Some of us are experiencing or are caring for those experiencing—severe physical pain. Some of us, like the members of my family, are experiencing grief, in all its messiness and unpredictability. And some of us are hungry for some love, some friendship, as we live with solitude, or wrestle with fragmenting relationships. Some of us are thirsty for justice, in a time when power raises its head most arrogantly in the interest of greed and spawns hatred for its purposes. We come to the table hungry and thirsty in so many ways—and I for one often as a preacher confess that I often come to you on Sunday morning with the self-same question as Jesus’ disciples could not answer so long ago: “Where are we to buy bread, so that these people may eat?” Of course, it is that stumbler the apostle Simon Peter who stumbles on a beginning to an answer still loaded with a question: “There is a boy here who has five barley loaves and two fish, but what are they for so many?”

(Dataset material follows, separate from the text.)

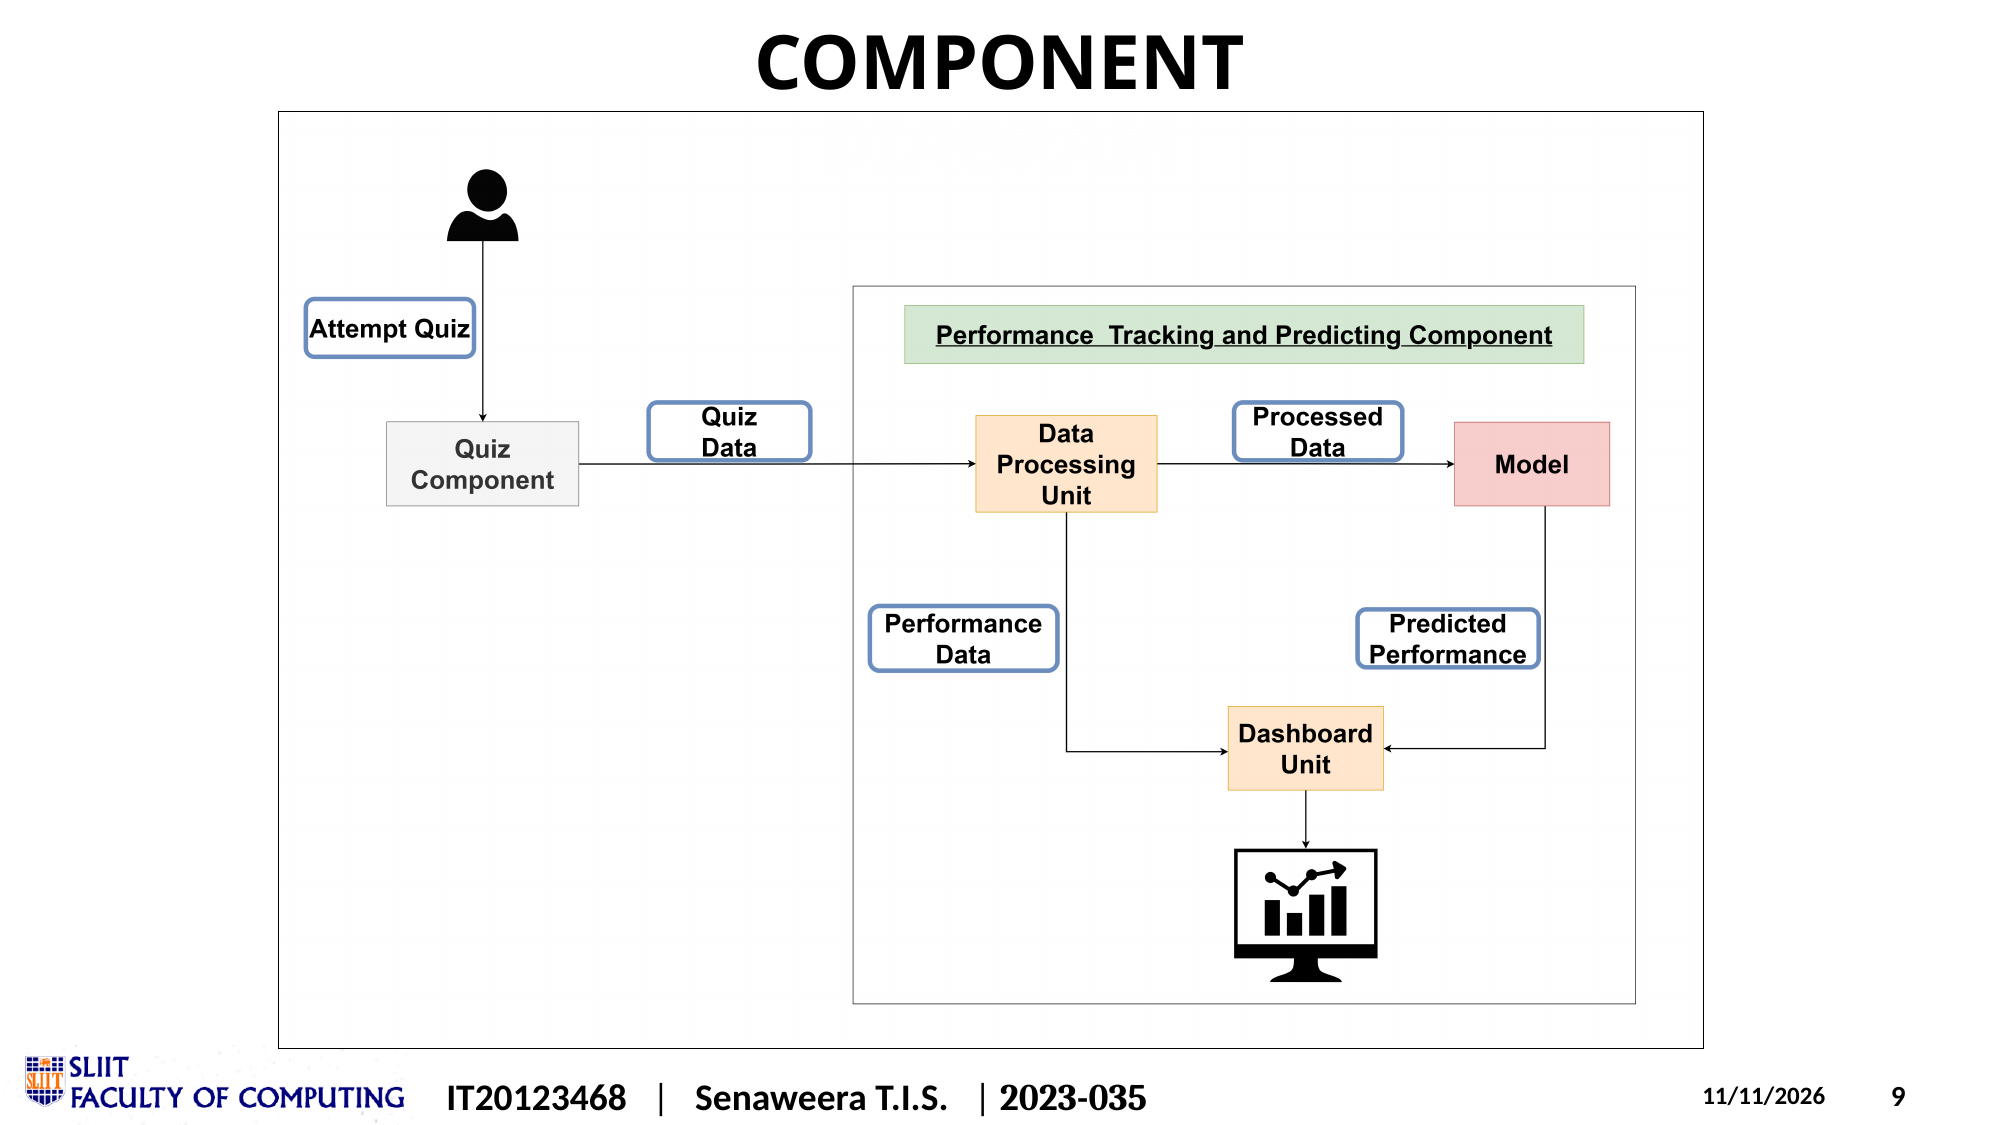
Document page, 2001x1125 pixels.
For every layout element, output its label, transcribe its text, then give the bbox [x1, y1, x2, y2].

picture [0, 111, 1704, 1125]
text_box COMPONENT DIAGRAM [625, 17, 1375, 96]
text_box IT20123468 | Senaweera T.I.S. | 2023-035 [431, 1064, 1551, 1125]
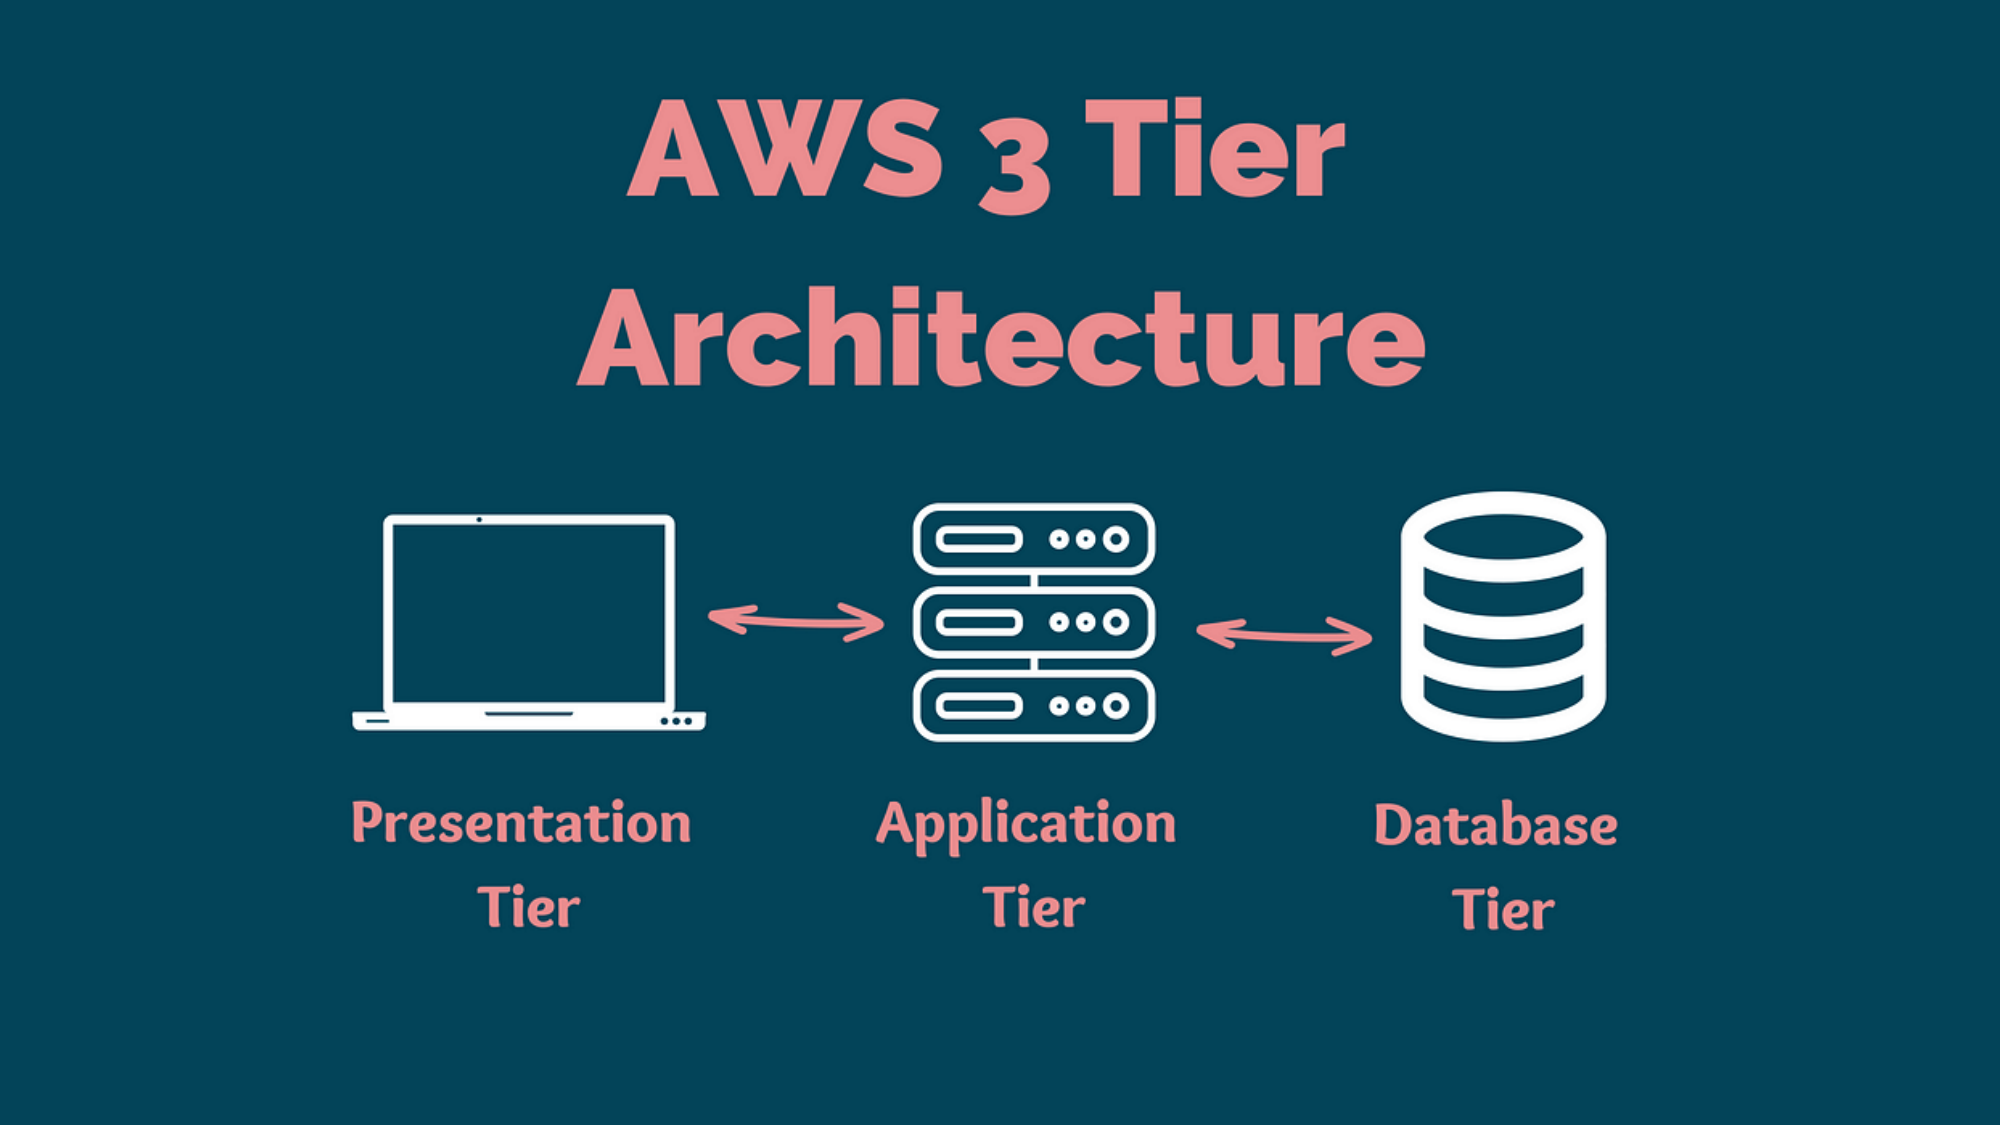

Recently a friend of mine in Latin America posted a cartoon in Spanish. In one picture there is a wealthy tycoon invoking the name of Jesus Christ as he takes advantage of those who have so little already. In the next picture, a military dictator is using the name of Jesus to justify violent repression. And there are more. You get the idea. In the final image we see a long-haired Jesus, showing up to a government office: “I’m here to apply for a name-change….” The reign of God is a commonwealth not bread and circus. It begins with barley loaves and a couple of fish. And the Jesus we gather with will not put up with the misuse of his name for unholy ends. For he is, first and last, the one who mobilizes and inspires and meets the needs of the hungry crowd of humanity.
I believe that is the Jesus who is in the midst of us today, as we break bread, I mean hamburger buns, by these waters. This Jesus asks us to look among us, to find what it takes, to feed the hungry, to speak truth to power, to comfort the grieving, to heal the broken in body, mind and spirit. This Jesus does not want to be used for the purposes of kingship and wealth, influence-peddling. This Jesus will multiply the loaves and fishes still, create abundance even as we share what little bits and fragile gifts we bring.
God does not ask us to come up with what we do not have. Grace is a potluck picnic, where every one provides what they have, and where it turns out that surprising folk have the gifts it takes to feed the five thousand—with the help of God. Grace is a community brunch where someone runs to the grocery store, when supplies run low. Grace is a little congregation with a powerful word to the world, gathered next to a pond on a sunny morning in Schenectady, after a long tough rainy hot week. And the word that will feed us is Love.
So, as we go to eat today, I ask you one favor. Don’t take the bread for granted, don’t take the community for granted, don’t take the waters of grace for granted. Christ is in the midst of you, and this is but the first course, of the extraordinary feast that is across the waters, the end of the hard row, the assurance in the stormy crossing ahead.